## MATERIAL PROVIDED
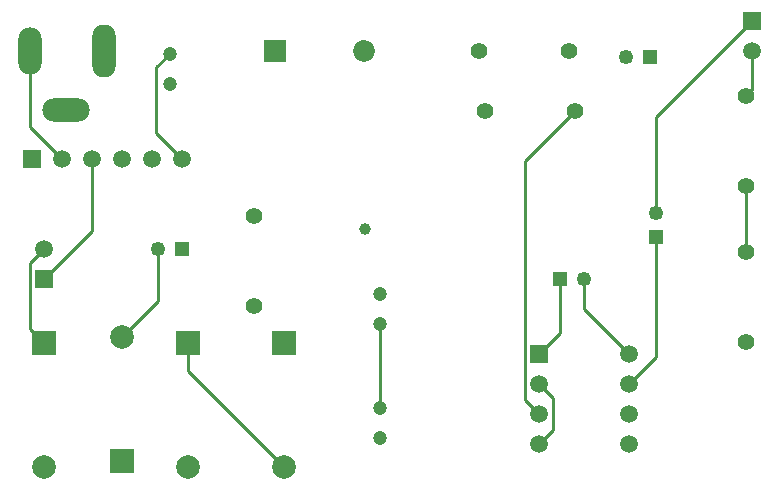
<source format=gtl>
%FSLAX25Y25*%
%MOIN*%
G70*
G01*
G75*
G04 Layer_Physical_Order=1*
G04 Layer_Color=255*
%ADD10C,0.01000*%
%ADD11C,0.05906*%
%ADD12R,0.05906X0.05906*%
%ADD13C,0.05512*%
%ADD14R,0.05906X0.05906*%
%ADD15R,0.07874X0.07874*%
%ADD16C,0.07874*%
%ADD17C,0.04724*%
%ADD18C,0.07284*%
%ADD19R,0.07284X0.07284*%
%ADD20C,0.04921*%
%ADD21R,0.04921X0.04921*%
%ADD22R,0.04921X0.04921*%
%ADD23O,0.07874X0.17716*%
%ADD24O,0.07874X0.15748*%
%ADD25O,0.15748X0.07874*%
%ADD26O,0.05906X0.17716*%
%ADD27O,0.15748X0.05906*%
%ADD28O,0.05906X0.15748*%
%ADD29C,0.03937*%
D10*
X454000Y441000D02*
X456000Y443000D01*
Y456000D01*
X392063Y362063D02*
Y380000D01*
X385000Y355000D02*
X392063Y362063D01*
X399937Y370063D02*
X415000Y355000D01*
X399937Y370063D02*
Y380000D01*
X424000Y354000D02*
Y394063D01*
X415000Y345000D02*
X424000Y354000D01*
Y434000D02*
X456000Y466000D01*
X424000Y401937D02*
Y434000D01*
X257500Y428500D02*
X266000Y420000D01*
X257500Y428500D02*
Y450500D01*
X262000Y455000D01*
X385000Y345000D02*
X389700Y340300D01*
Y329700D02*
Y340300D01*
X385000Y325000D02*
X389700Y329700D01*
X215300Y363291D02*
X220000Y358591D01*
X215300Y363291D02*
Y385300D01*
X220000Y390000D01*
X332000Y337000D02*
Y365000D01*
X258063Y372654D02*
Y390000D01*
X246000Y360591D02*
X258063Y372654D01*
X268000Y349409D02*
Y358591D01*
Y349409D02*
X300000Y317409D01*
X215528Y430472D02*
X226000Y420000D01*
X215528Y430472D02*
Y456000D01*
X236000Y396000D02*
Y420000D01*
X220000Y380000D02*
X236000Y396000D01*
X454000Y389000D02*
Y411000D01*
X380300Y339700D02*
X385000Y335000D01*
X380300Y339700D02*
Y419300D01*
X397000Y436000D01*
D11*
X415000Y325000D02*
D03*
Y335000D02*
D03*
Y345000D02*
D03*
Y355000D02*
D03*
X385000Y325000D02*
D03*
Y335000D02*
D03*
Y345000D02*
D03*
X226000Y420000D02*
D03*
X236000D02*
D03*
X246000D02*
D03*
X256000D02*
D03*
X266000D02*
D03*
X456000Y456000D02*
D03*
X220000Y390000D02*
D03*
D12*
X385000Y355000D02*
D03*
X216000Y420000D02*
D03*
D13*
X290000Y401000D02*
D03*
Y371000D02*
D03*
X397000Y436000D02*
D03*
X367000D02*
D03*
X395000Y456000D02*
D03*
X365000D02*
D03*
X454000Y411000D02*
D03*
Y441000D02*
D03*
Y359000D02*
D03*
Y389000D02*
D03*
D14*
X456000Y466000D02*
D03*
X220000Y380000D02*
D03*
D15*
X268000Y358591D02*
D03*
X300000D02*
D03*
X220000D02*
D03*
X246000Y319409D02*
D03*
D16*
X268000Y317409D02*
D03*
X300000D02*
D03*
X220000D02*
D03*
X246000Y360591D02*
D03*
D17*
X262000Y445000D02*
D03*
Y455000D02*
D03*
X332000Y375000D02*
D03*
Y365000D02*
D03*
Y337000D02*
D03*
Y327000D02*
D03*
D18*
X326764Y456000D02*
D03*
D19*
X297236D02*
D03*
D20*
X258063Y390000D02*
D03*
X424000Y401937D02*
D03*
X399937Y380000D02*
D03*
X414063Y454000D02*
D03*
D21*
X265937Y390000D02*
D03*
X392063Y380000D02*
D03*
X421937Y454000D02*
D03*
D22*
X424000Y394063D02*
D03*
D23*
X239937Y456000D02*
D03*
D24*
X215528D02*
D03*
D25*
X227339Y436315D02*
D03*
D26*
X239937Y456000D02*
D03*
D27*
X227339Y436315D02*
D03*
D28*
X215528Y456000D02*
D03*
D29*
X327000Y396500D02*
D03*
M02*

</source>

## JOB ITEM
Apart from the pictures, every record must be set down exactly.

## SOLUTION TO THE PROBLEM
<source format=gtl>
%FSLAX25Y25*%
%MOIN*%
G70*
G01*
G75*
G04 Layer_Physical_Order=1*
G04 Layer_Color=255*
%ADD10C,0.01000*%
%ADD11C,0.05906*%
%ADD12R,0.05906X0.05906*%
%ADD13C,0.05512*%
%ADD14R,0.05906X0.05906*%
%ADD15R,0.07874X0.07874*%
%ADD16C,0.07874*%
%ADD17C,0.04724*%
%ADD18C,0.07284*%
%ADD19R,0.07284X0.07284*%
%ADD20C,0.04921*%
%ADD21R,0.04921X0.04921*%
%ADD22R,0.04921X0.04921*%
%ADD23O,0.07874X0.17716*%
%ADD24O,0.07874X0.15748*%
%ADD25O,0.15748X0.07874*%
%ADD26O,0.05906X0.17716*%
%ADD27O,0.15748X0.05906*%
%ADD28O,0.05906X0.15748*%
%ADD29C,0.03937*%
D10*
X454000Y441000D02*
X456000Y443000D01*
Y456000D01*
X392063Y362063D02*
Y380000D01*
X385000Y355000D02*
X392063Y362063D01*
X399937Y370063D02*
X415000Y355000D01*
X399937Y370063D02*
Y380000D01*
X424000Y354000D02*
Y394063D01*
X415000Y345000D02*
X424000Y354000D01*
Y434000D02*
X456000Y466000D01*
X424000Y401937D02*
Y434000D01*
X257500Y428500D02*
X266000Y420000D01*
X257500Y428500D02*
Y450500D01*
X262000Y455000D01*
X385000Y345000D02*
X389700Y340300D01*
Y329700D02*
Y340300D01*
X385000Y325000D02*
X389700Y329700D01*
X215300Y363291D02*
X220000Y358591D01*
X215300Y363291D02*
Y385300D01*
X220000Y390000D01*
X332000Y337000D02*
Y365000D01*
X258063Y372654D02*
Y390000D01*
X246000Y360591D02*
X258063Y372654D01*
X268000Y349409D02*
Y358591D01*
Y349409D02*
X300000Y317409D01*
X215528Y430472D02*
X226000Y420000D01*
X215528Y430472D02*
Y456000D01*
X236000Y396000D02*
Y420000D01*
X220000Y380000D02*
X236000Y396000D01*
X454000Y389000D02*
Y411000D01*
X380300Y339700D02*
X385000Y335000D01*
X380300Y339700D02*
Y419300D01*
X397000Y436000D01*
D11*
X415000Y325000D02*
D03*
Y335000D02*
D03*
Y345000D02*
D03*
Y355000D02*
D03*
X385000Y325000D02*
D03*
Y335000D02*
D03*
Y345000D02*
D03*
X226000Y420000D02*
D03*
X236000D02*
D03*
X246000D02*
D03*
X256000D02*
D03*
X266000D02*
D03*
X456000Y456000D02*
D03*
X220000Y390000D02*
D03*
D12*
X385000Y355000D02*
D03*
X216000Y420000D02*
D03*
D13*
X290000Y401000D02*
D03*
Y371000D02*
D03*
X397000Y436000D02*
D03*
X367000D02*
D03*
X395000Y456000D02*
D03*
X365000D02*
D03*
X454000Y411000D02*
D03*
Y441000D02*
D03*
Y359000D02*
D03*
Y389000D02*
D03*
D14*
X456000Y466000D02*
D03*
X220000Y380000D02*
D03*
D15*
X268000Y358591D02*
D03*
X300000D02*
D03*
X220000D02*
D03*
X246000Y319409D02*
D03*
D16*
X268000Y317409D02*
D03*
X300000D02*
D03*
X220000D02*
D03*
X246000Y360591D02*
D03*
D17*
X262000Y445000D02*
D03*
Y455000D02*
D03*
X332000Y375000D02*
D03*
Y365000D02*
D03*
Y337000D02*
D03*
Y327000D02*
D03*
D18*
X326764Y456000D02*
D03*
D19*
X297236D02*
D03*
D20*
X258063Y390000D02*
D03*
X424000Y401937D02*
D03*
X399937Y380000D02*
D03*
X414063Y454000D02*
D03*
D21*
X265937Y390000D02*
D03*
X392063Y380000D02*
D03*
X421937Y454000D02*
D03*
D22*
X424000Y394063D02*
D03*
D23*
X239937Y456000D02*
D03*
D24*
X215528D02*
D03*
D25*
X227339Y436315D02*
D03*
D26*
X239937Y456000D02*
D03*
D27*
X227339Y436315D02*
D03*
D28*
X215528Y456000D02*
D03*
D29*
X327000Y396500D02*
D03*
M02*

</source>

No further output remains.